◆ GOAL OF THE EXERCISE: Could you output the passage of the cloud security transcript below, word for word, starting at "The flip side" and ending at "to address them."?

***** EXERCISE TEXT

And the ability to access a lot of customers' data is conceptually terrifying.
The flip side is that everything was mitigated by the cloud providers in a warped speed
compared to everything else we've seen in all other elements of security.
And you get to sleep better knowing that it happened.
So no platform is infallible,
but still the cloud provider do work for you
and you get a lot of added value from that.
You've made a few points when this first came out
and I want to address them.
The first is when I reached
out to you with a, wow, great work, you effectively instantly came back with, oh, it wasn't me. It was
members of my team. So let's start there. Who was it that found these things? I'm a huge believer
in giving people credit for the things that they do. The joy of being in a leadership position is
if the company screws up, yeah, you take responsibility for that. Whether the company
does something great, yeah, you want to pass praise on to the people who actually, please don't take this the wrong way, did the work.
And not that leadership is not work.

**********
***** MATERIAL SUPPLIED

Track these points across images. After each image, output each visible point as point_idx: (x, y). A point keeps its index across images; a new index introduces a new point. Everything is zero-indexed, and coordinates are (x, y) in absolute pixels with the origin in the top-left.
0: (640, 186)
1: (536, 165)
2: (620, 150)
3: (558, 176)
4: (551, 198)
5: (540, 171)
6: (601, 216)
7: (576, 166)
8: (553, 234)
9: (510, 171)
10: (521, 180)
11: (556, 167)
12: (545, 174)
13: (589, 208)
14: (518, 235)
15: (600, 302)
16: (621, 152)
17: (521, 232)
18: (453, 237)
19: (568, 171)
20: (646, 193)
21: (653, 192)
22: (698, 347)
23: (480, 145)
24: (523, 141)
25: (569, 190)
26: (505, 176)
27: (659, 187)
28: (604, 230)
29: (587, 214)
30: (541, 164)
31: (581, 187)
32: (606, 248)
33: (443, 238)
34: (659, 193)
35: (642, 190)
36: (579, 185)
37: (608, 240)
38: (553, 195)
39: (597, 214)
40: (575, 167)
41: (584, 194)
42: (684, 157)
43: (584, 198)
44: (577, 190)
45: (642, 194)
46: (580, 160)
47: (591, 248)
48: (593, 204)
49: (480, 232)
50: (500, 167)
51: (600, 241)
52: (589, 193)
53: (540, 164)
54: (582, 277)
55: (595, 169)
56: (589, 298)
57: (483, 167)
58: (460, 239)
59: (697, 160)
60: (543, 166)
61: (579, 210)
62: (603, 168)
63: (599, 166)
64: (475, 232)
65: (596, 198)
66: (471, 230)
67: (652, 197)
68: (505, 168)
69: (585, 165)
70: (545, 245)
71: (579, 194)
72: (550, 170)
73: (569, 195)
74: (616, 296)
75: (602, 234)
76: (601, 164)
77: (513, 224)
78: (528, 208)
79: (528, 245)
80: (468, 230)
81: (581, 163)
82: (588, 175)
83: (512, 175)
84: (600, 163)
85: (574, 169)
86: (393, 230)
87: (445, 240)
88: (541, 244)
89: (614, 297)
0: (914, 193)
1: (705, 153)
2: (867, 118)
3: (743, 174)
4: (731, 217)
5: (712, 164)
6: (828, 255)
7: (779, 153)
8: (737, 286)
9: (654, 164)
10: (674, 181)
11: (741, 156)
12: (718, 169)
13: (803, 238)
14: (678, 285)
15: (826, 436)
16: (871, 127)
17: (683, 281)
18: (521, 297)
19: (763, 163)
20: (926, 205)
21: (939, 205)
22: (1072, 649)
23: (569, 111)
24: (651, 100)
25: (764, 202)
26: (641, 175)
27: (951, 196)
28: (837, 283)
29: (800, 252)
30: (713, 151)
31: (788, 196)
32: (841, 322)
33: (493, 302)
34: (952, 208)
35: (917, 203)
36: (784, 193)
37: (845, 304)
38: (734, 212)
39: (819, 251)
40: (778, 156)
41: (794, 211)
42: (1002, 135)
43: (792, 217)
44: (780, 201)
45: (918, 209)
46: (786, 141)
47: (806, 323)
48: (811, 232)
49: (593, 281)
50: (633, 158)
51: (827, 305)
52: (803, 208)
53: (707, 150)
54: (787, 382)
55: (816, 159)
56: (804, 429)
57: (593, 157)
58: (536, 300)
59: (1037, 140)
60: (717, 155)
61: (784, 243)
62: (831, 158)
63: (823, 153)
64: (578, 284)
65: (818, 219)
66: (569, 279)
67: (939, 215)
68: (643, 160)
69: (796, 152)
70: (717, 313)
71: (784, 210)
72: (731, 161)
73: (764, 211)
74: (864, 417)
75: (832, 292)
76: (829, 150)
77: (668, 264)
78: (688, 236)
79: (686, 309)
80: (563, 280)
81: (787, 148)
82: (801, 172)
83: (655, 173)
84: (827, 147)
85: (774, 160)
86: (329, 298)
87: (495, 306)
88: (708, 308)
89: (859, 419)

**********

◆ EXPECTED ANSWER:
The flip side is that everything was mitigated by the cloud providers in a warped speed
compared to everything else we've seen in all other elements of security.
And you get to sleep better knowing that it happened.
So no platform is infallible,
but still the cloud provider do work for you
and you get a lot of added value from that.
You've made a few points when this first came out
and I want to address them.